— Begin Available data —
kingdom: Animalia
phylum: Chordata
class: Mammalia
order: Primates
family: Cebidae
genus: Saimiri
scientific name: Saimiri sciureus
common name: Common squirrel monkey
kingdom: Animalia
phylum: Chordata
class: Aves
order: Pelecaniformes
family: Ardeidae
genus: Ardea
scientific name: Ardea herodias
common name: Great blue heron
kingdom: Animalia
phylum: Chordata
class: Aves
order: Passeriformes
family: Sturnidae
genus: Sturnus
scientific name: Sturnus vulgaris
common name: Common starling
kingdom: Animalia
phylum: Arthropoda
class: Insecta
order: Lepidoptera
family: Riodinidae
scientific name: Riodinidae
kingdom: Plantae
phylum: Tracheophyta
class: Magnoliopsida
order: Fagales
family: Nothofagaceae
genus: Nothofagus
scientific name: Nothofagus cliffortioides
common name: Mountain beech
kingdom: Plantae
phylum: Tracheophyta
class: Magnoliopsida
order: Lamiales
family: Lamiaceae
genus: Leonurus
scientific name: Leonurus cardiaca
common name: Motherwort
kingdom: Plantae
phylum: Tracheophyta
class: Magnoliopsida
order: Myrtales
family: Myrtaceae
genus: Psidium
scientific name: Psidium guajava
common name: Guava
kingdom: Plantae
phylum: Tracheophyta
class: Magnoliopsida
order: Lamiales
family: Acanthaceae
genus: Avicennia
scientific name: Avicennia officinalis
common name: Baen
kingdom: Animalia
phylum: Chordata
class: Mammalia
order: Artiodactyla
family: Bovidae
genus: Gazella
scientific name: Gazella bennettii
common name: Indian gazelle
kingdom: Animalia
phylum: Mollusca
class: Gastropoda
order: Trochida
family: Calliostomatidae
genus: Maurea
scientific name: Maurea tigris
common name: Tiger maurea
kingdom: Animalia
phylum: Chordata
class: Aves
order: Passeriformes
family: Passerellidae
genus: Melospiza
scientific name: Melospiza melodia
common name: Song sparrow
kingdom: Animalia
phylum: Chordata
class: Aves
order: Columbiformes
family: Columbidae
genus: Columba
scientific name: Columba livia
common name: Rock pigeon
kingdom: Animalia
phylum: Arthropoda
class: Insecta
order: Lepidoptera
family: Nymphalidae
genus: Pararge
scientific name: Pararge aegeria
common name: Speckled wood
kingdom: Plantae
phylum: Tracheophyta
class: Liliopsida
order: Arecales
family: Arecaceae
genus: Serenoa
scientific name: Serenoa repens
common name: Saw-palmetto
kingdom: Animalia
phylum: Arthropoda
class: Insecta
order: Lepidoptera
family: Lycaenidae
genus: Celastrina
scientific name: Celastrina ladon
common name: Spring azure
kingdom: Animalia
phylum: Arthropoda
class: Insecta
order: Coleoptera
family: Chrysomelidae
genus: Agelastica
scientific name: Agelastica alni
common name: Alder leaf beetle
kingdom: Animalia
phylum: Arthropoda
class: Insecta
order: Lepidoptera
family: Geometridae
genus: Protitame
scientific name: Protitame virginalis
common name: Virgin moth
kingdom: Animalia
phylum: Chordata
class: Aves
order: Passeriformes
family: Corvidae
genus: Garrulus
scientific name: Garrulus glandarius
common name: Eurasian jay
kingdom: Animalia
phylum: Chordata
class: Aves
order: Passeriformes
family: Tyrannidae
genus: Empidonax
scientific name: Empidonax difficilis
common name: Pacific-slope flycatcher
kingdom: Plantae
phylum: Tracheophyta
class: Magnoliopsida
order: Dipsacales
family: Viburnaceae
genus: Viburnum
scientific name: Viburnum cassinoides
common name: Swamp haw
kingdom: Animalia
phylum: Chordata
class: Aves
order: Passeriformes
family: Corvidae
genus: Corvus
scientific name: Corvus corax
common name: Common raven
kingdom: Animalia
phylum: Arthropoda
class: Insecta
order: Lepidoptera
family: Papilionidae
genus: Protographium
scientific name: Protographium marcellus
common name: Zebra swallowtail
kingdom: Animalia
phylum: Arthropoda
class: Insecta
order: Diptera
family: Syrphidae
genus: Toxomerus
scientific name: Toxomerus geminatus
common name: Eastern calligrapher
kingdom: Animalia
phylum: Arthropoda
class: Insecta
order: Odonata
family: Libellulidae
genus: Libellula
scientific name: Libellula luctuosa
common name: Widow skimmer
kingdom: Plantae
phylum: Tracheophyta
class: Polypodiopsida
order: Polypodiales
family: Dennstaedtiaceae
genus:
— End Available data —
### Task instructions
Copy out word for word the lines of the entries above, starting at the line that contains "common name: Eurasian jay" and ending at the line that contains "common name: Swamp haw".

### Output below
common name: Eurasian jay
kingdom: Animalia
phylum: Chordata
class: Aves
order: Passeriformes
family: Tyrannidae
genus: Empidonax
scientific name: Empidonax difficilis
common name: Pacific-slope flycatcher
kingdom: Plantae
phylum: Tracheophyta
class: Magnoliopsida
order: Dipsacales
family: Viburnaceae
genus: Viburnum
scientific name: Viburnum cassinoides
common name: Swamp haw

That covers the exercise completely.